The outbreak of protest in the federal service obviously jarred these conceptions. Why the sudden militancy of public workers in the 1960s?"

Politically neutral competence? For starters, how about Kennedy's executive order unionizing the federal bureaucracy, ignoring FDR's advice. Federal employees were the missing piece of the public sector work force, so Kennedy cemented the special relationship between all public sector unions and the Democratic Party.

Kearney observes that until 1965, public workers were "generally perceived to be ... humble servants of the people ... They scarcely seemed part of the American labor movement."

Sep 17, 2012, 2:12pm Permalink
Mark Brudz

You are correct - But he was still the Son of NY Senator Wagoner who authored the NLRA, and was still the first politician since enactment of the NLRA to use executive order to allow public workers to unionize.

He also very openly claimed that it was in an effort to garner re-election support from public workers in hi bid to hold office.

Thank you Mr. Weiss for correcting my error in the first name of Mayor Wagner

Sep 17, 2012, 2:05pm Permalink
C. M. Barons

"Humble servants of people," that's a hoot. Reminds me of a chronicled list of teacher duties from the turn of the century (19th/20th) that included topping the coal stove and removing the ashes. It obviously predates the requirement for a Masters Degree for permanent certification, etc. Should we assume that Gibson Girl attire will return?!

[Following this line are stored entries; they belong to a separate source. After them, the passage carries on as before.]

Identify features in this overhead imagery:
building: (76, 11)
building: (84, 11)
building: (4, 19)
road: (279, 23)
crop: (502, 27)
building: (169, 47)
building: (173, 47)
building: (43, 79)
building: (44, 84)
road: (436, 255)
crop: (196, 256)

Sep 17, 2012, 7:31pm Permalink
Mark Brudz

Excuse me CM, "Humble servants of people," were Professor Richard C. Kearney (Himself and educator) words not mine.

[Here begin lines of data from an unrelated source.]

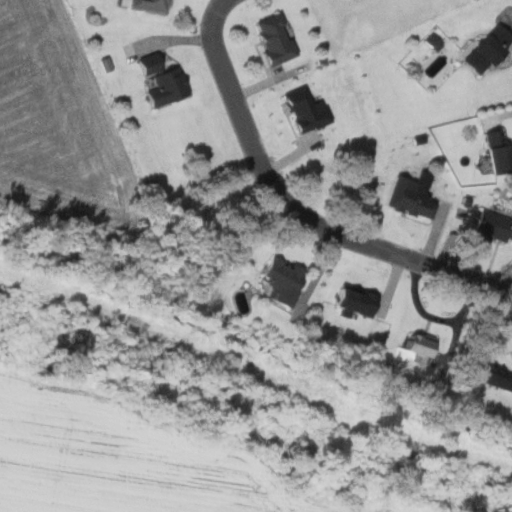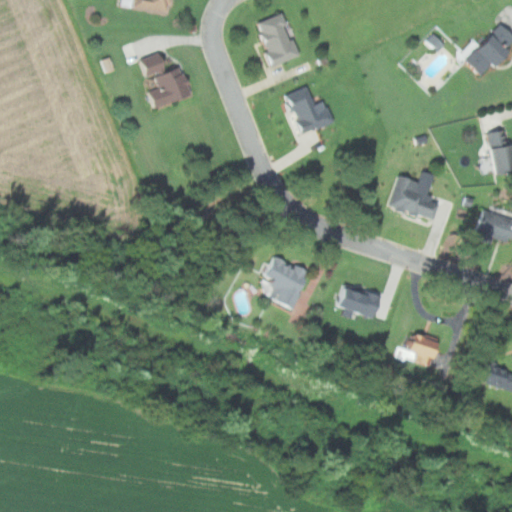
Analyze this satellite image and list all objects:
building: (146, 4)
building: (147, 4)
building: (278, 37)
building: (271, 38)
building: (484, 48)
building: (493, 48)
building: (144, 64)
building: (164, 85)
building: (302, 109)
building: (499, 152)
building: (495, 157)
building: (408, 195)
building: (411, 196)
road: (297, 208)
building: (504, 223)
building: (490, 226)
building: (279, 280)
building: (351, 300)
building: (417, 345)
building: (487, 374)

I was not advocating lower pay for teachers, infact I believe teachers should be among the highest paid of all public sector employees, I am against public employees of any persuasion of striking is all.

I believe strongly in a mediation system for public employees to be precise. When public employees strike, they are not hurting a business entitty, they are hurting the community in which they serve and in many cases live.

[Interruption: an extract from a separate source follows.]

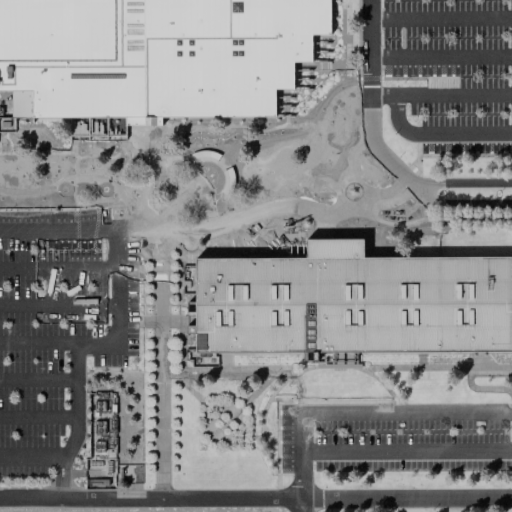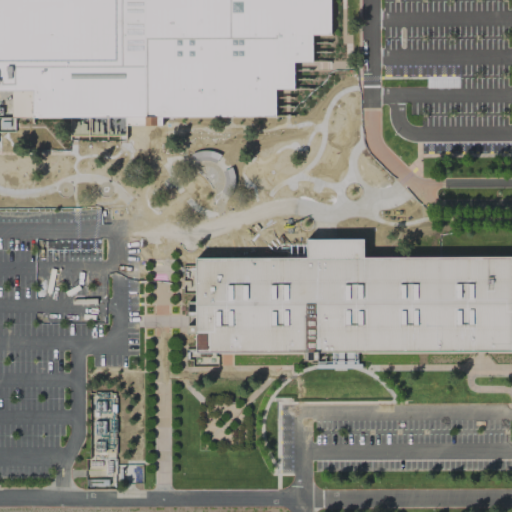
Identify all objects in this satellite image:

I know all too well what teachers do and the multitude of daily task they perform that go largely unidentified.

The issue at hand is whether going on strike or to arbitration is the only issue of the poll. The pay for teachers, police officers and first responders should be the best that a community can afford, the key phrase is 'The Best That A Community Can Afford"

I suppose it boils down to whether you believe the government is the dictator of what one needs or the people of a communty select the government that they need.

Employment in public service is not the same as working for a corporation or family held business, and the issues are not in anyway the same.

Sep 17, 2012, 8:00pm Permalink
Peter O'Brien

When a public union makes demands, those who have to pay for them have no representation across the table from the union. Officials don't care because it's not their money.

Sep 17, 2012, 10:50pm Permalink
John Roach

Not sure, but I think the last state wide public employee strike was in 1979, when the Correction Officers went out for about two weeks. Now there is binding arbitration if an agreement is not reached.

Sep 18, 2012, 6:44am Permalink
Mark Brudz

There were two major strikes by city employees in NYS in the last decade, Buffalo City school teachers in 2000, and NYC transit workers in 2005.

In the case of the Buffalo City School Teachers, they were fined 1 1/2 days pay for ever day they struck, which left many with reduced paychecks at Christmas Time.

In NYC, the union leadership was threatened with incarseration, I am not sure if any of them were actually jailed, but it did bring the strike to an end.

Peter while you might be right that government employees shouldn't have been allowed to unionize, that genie is out of the bottle and will never change, just like we will never return to the gold standard.

Binding arbitration is the most effective way to deal with impass between local and state governments and Unions, it works, it happened right hear in Batavia recently with the police department and actually garnered concessions from both sides that might have gotten ugly otherwise.

Sep 18, 2012, 9:52am Permalink
Brian Graz

We should eliminate the Dept of Education, and get government out of the business of schooling. It's amazing how all the top higher levels of learning are privately owned and run.